== What is required ==
Each record must be printed exactly as given.

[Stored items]

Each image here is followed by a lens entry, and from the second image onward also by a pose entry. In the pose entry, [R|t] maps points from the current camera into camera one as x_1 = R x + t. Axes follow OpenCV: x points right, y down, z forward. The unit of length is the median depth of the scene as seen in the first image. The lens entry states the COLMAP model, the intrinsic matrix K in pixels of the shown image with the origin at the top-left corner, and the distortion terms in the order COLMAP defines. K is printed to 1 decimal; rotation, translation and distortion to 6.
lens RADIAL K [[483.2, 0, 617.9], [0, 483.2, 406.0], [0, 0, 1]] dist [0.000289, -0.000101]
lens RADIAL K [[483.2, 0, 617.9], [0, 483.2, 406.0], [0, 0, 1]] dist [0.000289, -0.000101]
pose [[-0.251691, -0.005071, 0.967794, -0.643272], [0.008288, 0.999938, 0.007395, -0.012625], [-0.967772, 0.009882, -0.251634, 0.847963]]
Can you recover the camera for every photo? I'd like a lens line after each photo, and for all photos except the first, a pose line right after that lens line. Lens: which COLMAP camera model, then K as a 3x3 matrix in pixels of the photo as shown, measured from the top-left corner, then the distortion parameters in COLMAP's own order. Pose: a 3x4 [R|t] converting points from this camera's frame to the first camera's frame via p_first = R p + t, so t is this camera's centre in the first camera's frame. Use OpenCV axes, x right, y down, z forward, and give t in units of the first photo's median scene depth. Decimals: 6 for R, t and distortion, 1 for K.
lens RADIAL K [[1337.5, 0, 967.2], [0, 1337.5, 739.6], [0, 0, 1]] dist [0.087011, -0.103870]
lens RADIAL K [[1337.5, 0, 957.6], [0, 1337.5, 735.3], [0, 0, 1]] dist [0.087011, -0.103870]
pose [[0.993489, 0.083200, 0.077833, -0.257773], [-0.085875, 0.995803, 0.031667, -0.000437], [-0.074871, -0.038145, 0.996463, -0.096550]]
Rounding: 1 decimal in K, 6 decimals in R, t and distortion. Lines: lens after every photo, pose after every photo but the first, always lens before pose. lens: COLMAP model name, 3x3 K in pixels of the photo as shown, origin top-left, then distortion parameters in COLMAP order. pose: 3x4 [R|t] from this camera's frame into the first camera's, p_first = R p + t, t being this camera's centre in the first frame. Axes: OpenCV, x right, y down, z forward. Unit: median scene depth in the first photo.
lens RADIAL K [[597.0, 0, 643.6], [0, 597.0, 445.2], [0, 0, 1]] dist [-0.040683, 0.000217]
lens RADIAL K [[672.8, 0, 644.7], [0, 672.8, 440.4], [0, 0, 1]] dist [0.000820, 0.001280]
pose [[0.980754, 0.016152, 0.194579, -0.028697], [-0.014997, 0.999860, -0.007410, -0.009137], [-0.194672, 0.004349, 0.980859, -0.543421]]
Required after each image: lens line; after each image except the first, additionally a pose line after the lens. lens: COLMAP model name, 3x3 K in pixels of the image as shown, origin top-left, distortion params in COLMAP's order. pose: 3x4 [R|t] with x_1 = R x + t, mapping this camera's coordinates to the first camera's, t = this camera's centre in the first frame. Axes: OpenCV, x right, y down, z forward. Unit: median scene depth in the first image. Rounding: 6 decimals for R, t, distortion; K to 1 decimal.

== Completed task ==
Each image here is followed by a lens entry, and from the second image onward also by a pose entry. In the pose entry, [R|t] maps points from the current camera into camera one as x_1 = R x + t. Axes follow OpenCV: x points right, y down, z forward. The unit of length is the median depth of the scene as seen in the first image. The lens entry states the COLMAP model, the intrinsic matrix K in pixels of the shown image with the origin at the top-left corner, and the distortion terms in the order COLMAP defines. K is printed to 1 decimal; rotation, translation and distortion to 6.
lens RADIAL K [[483.2, 0, 617.9], [0, 483.2, 406.0], [0, 0, 1]] dist [0.000289, -0.000101]
lens RADIAL K [[483.2, 0, 617.9], [0, 483.2, 406.0], [0, 0, 1]] dist [0.000289, -0.000101]
pose [[-0.251691, -0.005071, 0.967794, -0.643272], [0.008288, 0.999938, 0.007395, -0.012625], [-0.967772, 0.009882, -0.251634, 0.847963]]
Can you recover the camera for every photo? I'd like a lens line after each photo, and for all photos except the first, a pose line right after that lens line. Lens: which COLMAP camera model, then K as a 3x3 matrix in pixels of the photo as shown, measured from the top-left corner, then the distortion parameters in COLMAP's own order. Pose: a 3x4 [R|t] converting points from this camera's frame to the first camera's frame via p_first = R p + t, so t is this camera's centre in the first camera's frame. Use OpenCV axes, x right, y down, z forward, and give t in units of the first photo's median scene depth. Decimals: 6 for R, t and distortion, 1 for K.
lens RADIAL K [[1337.5, 0, 967.2], [0, 1337.5, 739.6], [0, 0, 1]] dist [0.087011, -0.103870]
lens RADIAL K [[1337.5, 0, 957.6], [0, 1337.5, 735.3], [0, 0, 1]] dist [0.087011, -0.103870]
pose [[0.993489, 0.083200, 0.077833, -0.257773], [-0.085875, 0.995803, 0.031667, -0.000437], [-0.074871, -0.038145, 0.996463, -0.096550]]
Rounding: 1 decimal in K, 6 decimals in R, t and distortion. Lines: lens after every photo, pose after every photo but the first, always lens before pose. lens: COLMAP model name, 3x3 K in pixels of the photo as shown, origin top-left, then distortion parameters in COLMAP order. pose: 3x4 [R|t] from this camera's frame into the first camera's, p_first = R p + t, t being this camera's centre in the first frame. Axes: OpenCV, x right, y down, z forward. Unit: median scene depth in the first photo.
lens RADIAL K [[597.0, 0, 643.6], [0, 597.0, 445.2], [0, 0, 1]] dist [-0.040683, 0.000217]
lens RADIAL K [[672.8, 0, 644.7], [0, 672.8, 440.4], [0, 0, 1]] dist [0.000820, 0.001280]
pose [[0.980754, 0.016152, 0.194579, -0.028697], [-0.014997, 0.999860, -0.007410, -0.009137], [-0.194672, 0.004349, 0.980859, -0.543421]]
Required after each image: lens line; after each image except the first, additionally a pose line after the lens. lens: COLMAP model name, 3x3 K in pixels of the image as shown, origin top-left, distortion params in COLMAP's order. pose: 3x4 [R|t] with x_1 = R x + t, mapping this camera's coordinates to the first camera's, t = this camera's centre in the first frame. Axes: OpenCV, x right, y down, z forward. Unit: median scene depth in the first image. Rounding: 6 decimals for R, t, distortion; K to 1 decimal.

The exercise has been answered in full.